- Textauszug
Chemnitzer FC trennt sich von Haller-Security

28.02.2007, 22:01 Uhr | 1569 Aufrufe
Laut einer Meldung der Nachrichtenagentur ddp vom heutigen Abend verzichtet der Chemnitzer FC ab sofort auf die Dienste der Sicherheitsfirma Haller-Security, welche bisher bei sogenannten "Schwerpunktspielen" im Stadion an der Gellertstrasse zum Einsatz kam. Als Grund gab Geschäftsstellenleiter Peter Müller an, dass der Chef der Haller-Security in einem Artikel des Fussballmagazins "RUND" vereinsschädigende Äusserungen getätigt habe.

- Gesammeltes Material
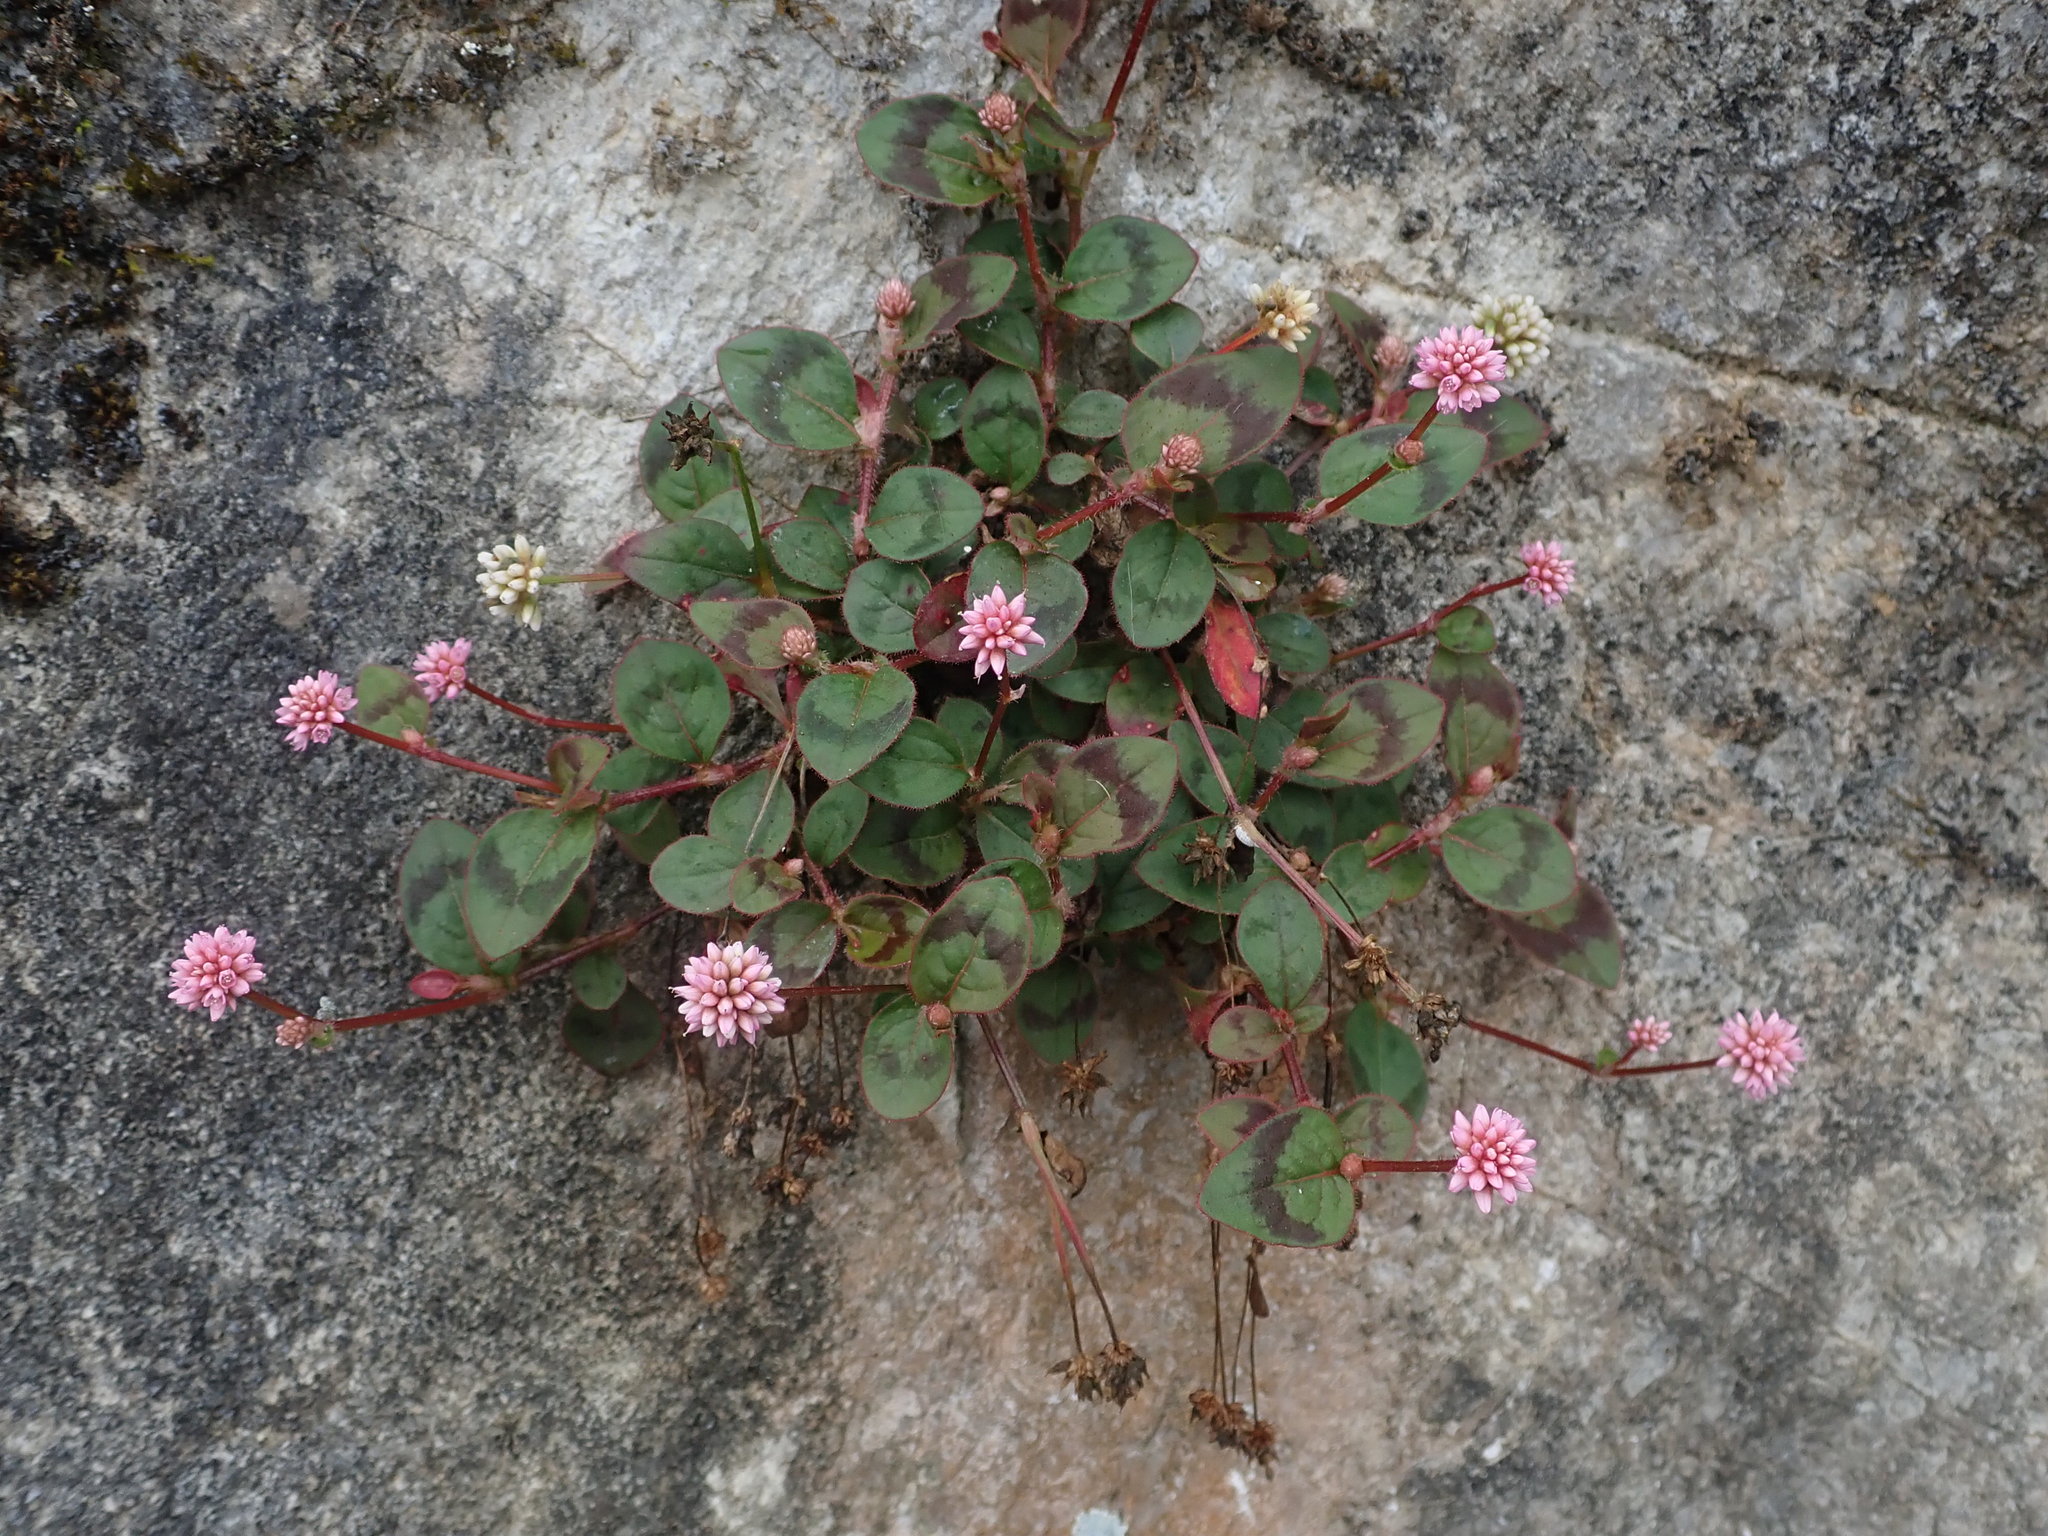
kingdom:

- Aufgabenliste
a – Kopiere aus dem Textauszug wörtlich alles von „28.02.2007, 22:01 Uhr“ bis hinunter zu „Äusserungen getätigt habe.“.
b – Wie lässt sich der Textauszug in zwei Sätzen zusammenfassen?
Die Auflistung hat mit dem Textauszug nichts zu tun.

- Antworten
a –
28.02.2007, 22:01 Uhr | 1569 Aufrufe
Laut einer Meldung der Nachrichtenagentur ddp vom heutigen Abend verzichtet der Chemnitzer FC ab sofort auf die Dienste der Sicherheitsfirma Haller-Security, welche bisher bei sogenannten "Schwerpunktspielen" im Stadion an der Gellertstrasse zum Einsatz kam. Als Grund gab Geschäftsstellenleiter Peter Müller an, dass der Chef der Haller-Security in einem Artikel des Fussballmagazins "RUND" vereinsschädigende Äusserungen getätigt habe.

b – Laut einer ddp-Meldung verzichtet der Chemnitzer FC ab sofort auf die Sicherheitsfirma Haller-Security, die bisher bei „Schwerpunktspielen“ im Stadion an der Gellertstrasse eingesetzt wurde. Geschäftsstellenleiter Peter Müller begründete dies damit, dass der Chef der Haller-Security in einem Artikel des Fussballmagazins „RUND“ vereinsschädigende Äusserungen getätigt habe.